● **RECORDED DATA**:
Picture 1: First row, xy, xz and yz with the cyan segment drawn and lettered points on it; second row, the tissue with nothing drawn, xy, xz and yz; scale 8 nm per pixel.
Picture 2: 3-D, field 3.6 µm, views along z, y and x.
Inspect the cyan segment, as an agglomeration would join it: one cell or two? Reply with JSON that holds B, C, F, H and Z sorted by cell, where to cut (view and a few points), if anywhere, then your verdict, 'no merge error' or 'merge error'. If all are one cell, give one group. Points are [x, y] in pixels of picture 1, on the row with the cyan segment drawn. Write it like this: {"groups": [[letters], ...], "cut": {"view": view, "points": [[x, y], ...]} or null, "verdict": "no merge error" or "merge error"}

--

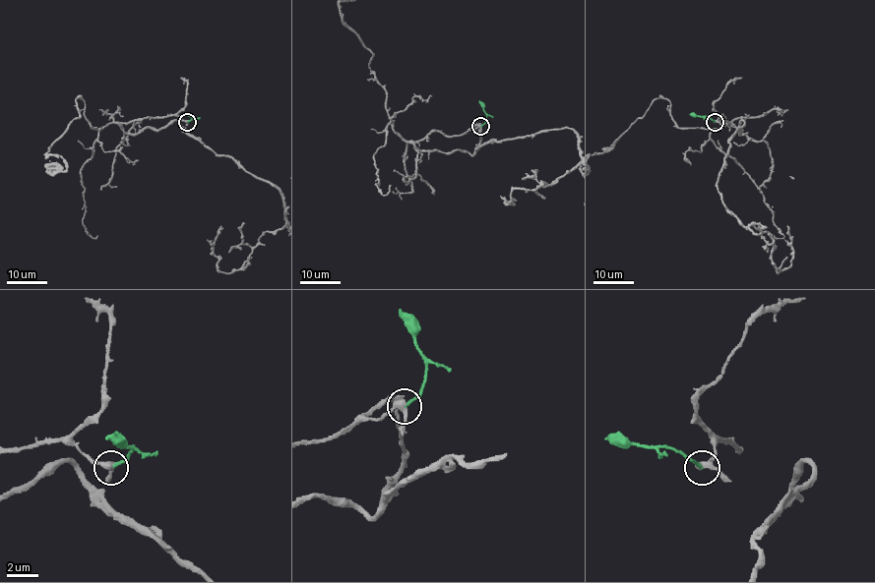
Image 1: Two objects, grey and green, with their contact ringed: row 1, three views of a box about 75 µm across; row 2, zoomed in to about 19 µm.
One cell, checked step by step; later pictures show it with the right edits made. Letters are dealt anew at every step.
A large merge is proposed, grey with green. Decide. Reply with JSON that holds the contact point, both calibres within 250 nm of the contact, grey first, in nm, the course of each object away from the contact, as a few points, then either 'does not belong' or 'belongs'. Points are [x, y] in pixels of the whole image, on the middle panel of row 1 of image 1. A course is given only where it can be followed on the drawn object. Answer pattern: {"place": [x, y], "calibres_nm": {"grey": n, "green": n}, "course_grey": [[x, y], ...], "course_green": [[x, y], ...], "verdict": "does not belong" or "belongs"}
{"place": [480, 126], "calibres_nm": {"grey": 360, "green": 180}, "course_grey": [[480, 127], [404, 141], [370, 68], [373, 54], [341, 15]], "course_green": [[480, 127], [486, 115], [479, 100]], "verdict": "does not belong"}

● **TO DO**: Read through the listing and copy each line in which the word "views" occurs.

● **TASK RESPONSE**:
Picture 2: 3-D, field 3.6 µm, views along z, y and x.
Image 1: Two objects, grey and green, with their contact ringed: row 1, three views of a box about 75 µm across; row 2, zoomed in to about 19 µm.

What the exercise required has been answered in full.